Some months ago I wrote this piece for my forthcoming book, The Dimensional Phenomenologist's Toolkit. If you like it, perhaps consider purchasing the book. Not all of the material is like this, but it has a lot of things about aesthetics and perception.
PHENOMENAL REGIMEN: Phenomenology can be used as a regimen, and as such, it is not just meditation or being open-minded, but may involve a series of windows which open into a larger life. These descriptions show a kind of rhetorical approach to discovering the wider life we may choose to live:
(A) At first, you may not know it.
(B) But, life has problems.
(C) Fortunately, you can solve them.
(D) If you can’t solve them, you have a bargaining chip to get what you want anyway.
(E) So, now you know, that one can be lazy under this condition of having secured the right life.

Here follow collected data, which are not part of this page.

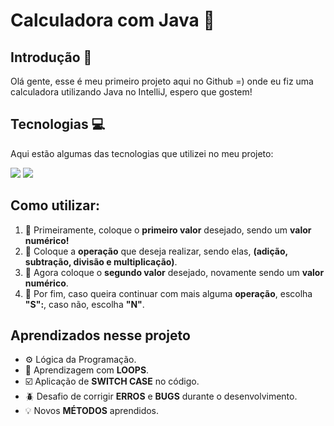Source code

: <h1>Calculadora com Java 🍵</h1>
<h2>Introdução 📰</h2>
<p1>Olá gente, esse é meu primeiro projeto aqui no Github =) onde eu fiz uma calculadora utilizando Java no IntelliJ, espero que gostem!</p1>

<h2>Tecnologias 💻</h2>
<p1>
  Aqui estão algumas das tecnologias que utilizei no meu projeto:
</p1>
  
  <ul>
  </ul>
  <img src= https://img.shields.io/badge/Java-ED8B00?style=for-the-badge&logo=openjdk&logoColor=white>  
  <img src= https://img.shields.io/badge/IntelliJ_IDEA-000000.svg?style=for-the-badge&logo=intellij-idea&logoColor=white>
 

<h2>Como utilizar:</h2>
<p1>
  <ol>
  <li> 🔢 Primeiramente, coloque o <strong>primeiro valor</strong> desejado, sendo um <strong>valor numérico!</strong> </li>
    <li> 🔣 Coloque a <strong>operação</strong> que deseja realizar, sendo elas, <strong>(adição, subtração, divisão e multiplicação)</strong>. </li>
    <li> 🔢 Agora coloque o <strong>segundo valor</strong> desejado, novamente sendo um <strong>valor numérico</strong>.</li>
    <li> 🔄 Por fim, caso queira continuar com mais alguma <strong>operação</strong>, escolha <strong>"S":</strong>, caso não, escolha <strong>"N"</strong>.</li>
  </ol>
</p1>

<h2>Aprendizados nesse projeto</h2>
<p1>
  <ul>
    <li>⚙️ Lógica da Programação.</li>
    <li>🔁 Aprendizagem com <strong>LOOPS</strong>.</li>
    <li>☑️ Aplicação de <strong>SWITCH CASE</strong> no código.</li>
    <li>🪲 Desafio de corrigir <strong>ERROS</strong> e <strong>BUGS</strong> durante o desenvolvimento.</li>
    <li>💡 Novos <strong>MÉTODOS</strong> aprendidos.</li>
  </ul>
</p1>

(F) Being lazy does not always mean that one is inactive. It is still possible to physically exercise even if you are living this life of leisure.
(G) None of this says anything against having an imagination, except the existence of problems.
(H) One CAN have an imagination about problems.
(I) Beyond a certain point, a problem that is called a problem is no longer a problem. The imagination has succeeded to make the thought into something more interesting.
(J) At this point, you yourself either are or aren’t a problem. You are either solvable (a problem concerned with itself), or completely free of problems.
(K) You can live the life of solving yourself, or you can live the life of being problem-free.
(L) Take a breath of fresh air. I have just explained how life can both accommodate work, and accommodate tremendous freedom of imagination.